What can we read from the objective to distribute funds as dividends to shareholders?
Emaar’s decision to distribute to shareholders the funds raised from the IPO shows clearly that the primary reason for this spin-off is not due to a need for capital but rather to unlock value. The management’s view is that the market is undervaluing Emaar Group’s assets and there may be some frustration there.
What does the IPO mean for the regional property sector and can we expect to see more property IPOs going forward?
It’s possible that we will see similar announcements in the coming months by other corporates in the real estate sector that have seen the success of the Emaar Malls IPO, and are now closely watching this IPO. A clear example where there is hidden value is Abu Dhabi-based property company Aldar, which can clearly look to raise new capital or realise value through separate listing of its growing malls business. Malls in the emirate of Abu Dhabi, such as Yas Mall, World Trade Center and Al Jimi malls, could be injected into this.
What about other industries, for example, airlines? Where can investors find hidden value?

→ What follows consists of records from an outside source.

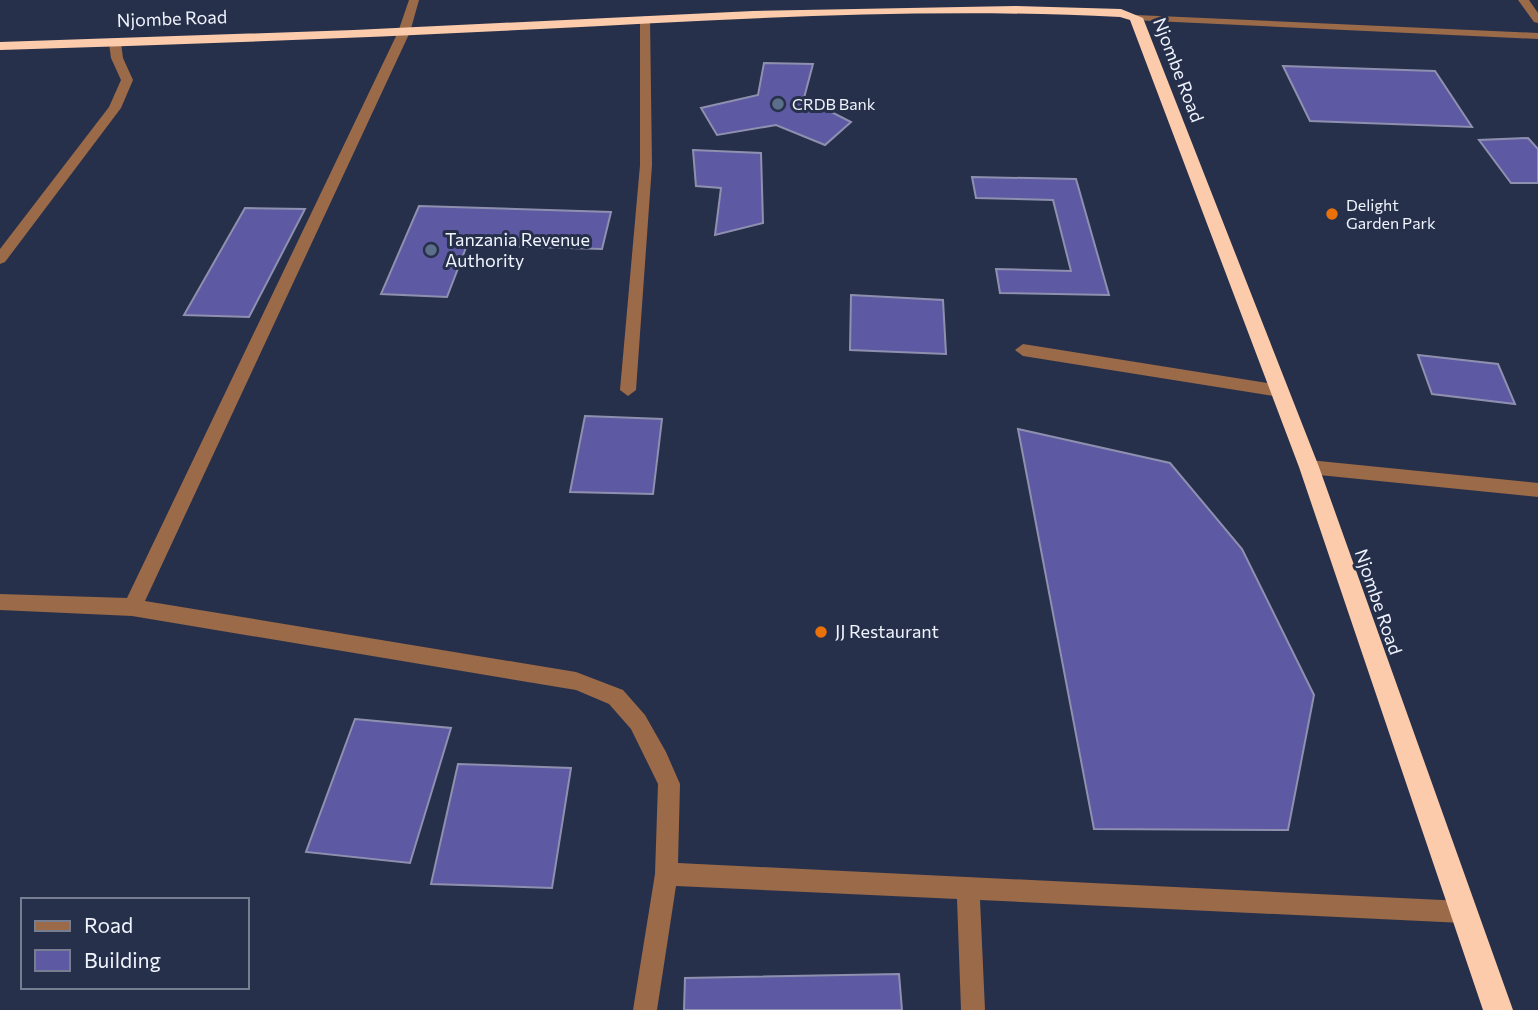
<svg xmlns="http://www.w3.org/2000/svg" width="1538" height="1010" font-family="Commissioner,sans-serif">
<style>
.building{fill:#5d59a2;stroke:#8f90b0;stroke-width:2}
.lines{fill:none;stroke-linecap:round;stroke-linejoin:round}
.minor{fill:#9b6a49;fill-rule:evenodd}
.highway{fill:#fccbac;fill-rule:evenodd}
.service-dot{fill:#5c6f8a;stroke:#27304a;stroke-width:2.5}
.food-dot{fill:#e8710a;stroke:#27304a;stroke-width:2.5}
.labels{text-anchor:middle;stroke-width:6;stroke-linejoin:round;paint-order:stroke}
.far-poi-label{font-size:16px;fill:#eff4fe;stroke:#27304a;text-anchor:start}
.street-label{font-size:18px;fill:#eff4fe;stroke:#27304a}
.poi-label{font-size:18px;fill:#eff4fe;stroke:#27304a;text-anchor:start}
</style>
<rect width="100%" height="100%" fill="#27304a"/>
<!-- building -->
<path class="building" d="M 764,63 L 813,64 L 804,98 L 851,122 L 825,145 L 776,125 L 717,135 L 701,108 L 758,95 Z
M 1283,66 L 1435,71 L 1472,127 L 1310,121 Z
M 1528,138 L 1538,149 L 1538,183 L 1511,183 L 1479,140 Z
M 693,150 L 761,153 L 763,223 L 715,235 L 721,188 L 696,186 Z
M 972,177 L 1076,179 L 1109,295 L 1000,293 L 996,269 L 1071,271 L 1053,200 L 976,198 Z
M 419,206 L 611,212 L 602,249 L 467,245 L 447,297 L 381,294 Z
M 245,208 L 305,209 L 249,317 L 184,315 Z
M 851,295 L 943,300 L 946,354 L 850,350 Z
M 1418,355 L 1498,364 L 1515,404 L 1432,394 Z
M 585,416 L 662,419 L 653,494 L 570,492 Z
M 1018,429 L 1170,463 L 1242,549 L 1314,695 L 1288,830 L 1094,829 Z
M 355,719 L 451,728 L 410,863 L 306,852 Z
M 458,764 L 571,768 L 552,888 L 431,884 Z
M 899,974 L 902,1010 L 684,1010 L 685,978 Z"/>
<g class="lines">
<!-- minor -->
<path class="minor" d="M 409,0 L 419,0 L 410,32 L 145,601 L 576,672 L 623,690 L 645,715 L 666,752 L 680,784 L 678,863 L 1463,901 L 1471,904 L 1474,912 L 1471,920 L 1463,923 L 980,900 L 985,1010 L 961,1010 L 957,899 L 676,886 L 657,1010 L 633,1010 L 655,874 L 658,784 L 631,729 L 609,704 L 576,690 L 132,616 L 0,610 L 0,594 L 127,598 L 398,32 Z
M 1518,0 L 1529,0 L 1538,13 L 1538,23 L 1534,22 Z
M 1136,15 L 1538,33 L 1538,39 L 1132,20 L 1132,16 Z
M 645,16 L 650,19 L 652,165 L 636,390 L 628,396 L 620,390 L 640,165 L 640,19 Z
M 115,40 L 121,43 L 123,58 L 133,80 L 121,108 L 5,262 L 0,264 L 0,249 L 109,107 L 121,80 L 111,58 L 109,43 Z
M 1023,344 L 1280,385 L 1288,391 L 1280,397 L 1023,356 L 1015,350 Z
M 1309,460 L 1538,483 L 1538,497 L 1309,474 L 1303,472 L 1301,467 L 1303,462 Z"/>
<!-- highway -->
<path class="highway" d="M 1015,6 L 1121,9 L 1143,18 L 1319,467 L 1513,1010 L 1483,1010 L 1299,467 L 1130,20 L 1120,17 C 927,7 732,19 540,29 C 360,38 180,45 0,50 L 0,42 L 354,30 L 753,11 Z"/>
</g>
<!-- markers -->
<g class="service-dot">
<circle cx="778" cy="104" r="7"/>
<circle cx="431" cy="250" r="7"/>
</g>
<g class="food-dot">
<circle cx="1332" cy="214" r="7"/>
<circle cx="821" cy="632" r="7"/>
</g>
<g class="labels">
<!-- far-poi labels -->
<g class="far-poi-label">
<text x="792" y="110">CRDB Bank</text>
<text x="1346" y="211">Delight<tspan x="1346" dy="18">Garden Park</tspan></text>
</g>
<!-- street labels -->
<g class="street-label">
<text transform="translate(172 19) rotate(-2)" y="6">Njombe Road</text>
<text transform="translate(1178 70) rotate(69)" y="6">Njombe Road</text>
<text transform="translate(1378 602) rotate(71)" y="6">Njombe Road</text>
</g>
<!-- poi labels -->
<g class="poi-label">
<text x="445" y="246">Tanzania Revenue<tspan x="445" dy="21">Authority</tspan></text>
<text x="835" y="638">JJ Restaurant</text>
</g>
</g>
<!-- legend -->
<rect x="21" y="898" width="228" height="91" fill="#27304a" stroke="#777e92" stroke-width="2"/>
<rect x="35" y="921" width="35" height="10" fill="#9b6a49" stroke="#777e92" stroke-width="2"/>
<text x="84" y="933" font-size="21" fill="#eff4fe">Road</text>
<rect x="35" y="950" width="35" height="21" fill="#5d59a2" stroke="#777e92" stroke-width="2"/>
<text x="84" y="968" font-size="21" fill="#eff4fe">Building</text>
</svg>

The airlines sector in the GCC is another prime example of an industry that is particularly suited to reap significant benefits from operators listing selected operating subsidiaries. For example, Saudi Airlines has already listed its catering and ground services operations. Given the strategic nature of national airlines to GCC countries, a partial listing of subsidiaries allows operators to raise capital and alleviates the need for the parent group to list. Governments can therefore retain full control at the holding company level. In this respect, both Etihad Airways and Emirates make excellent candidates.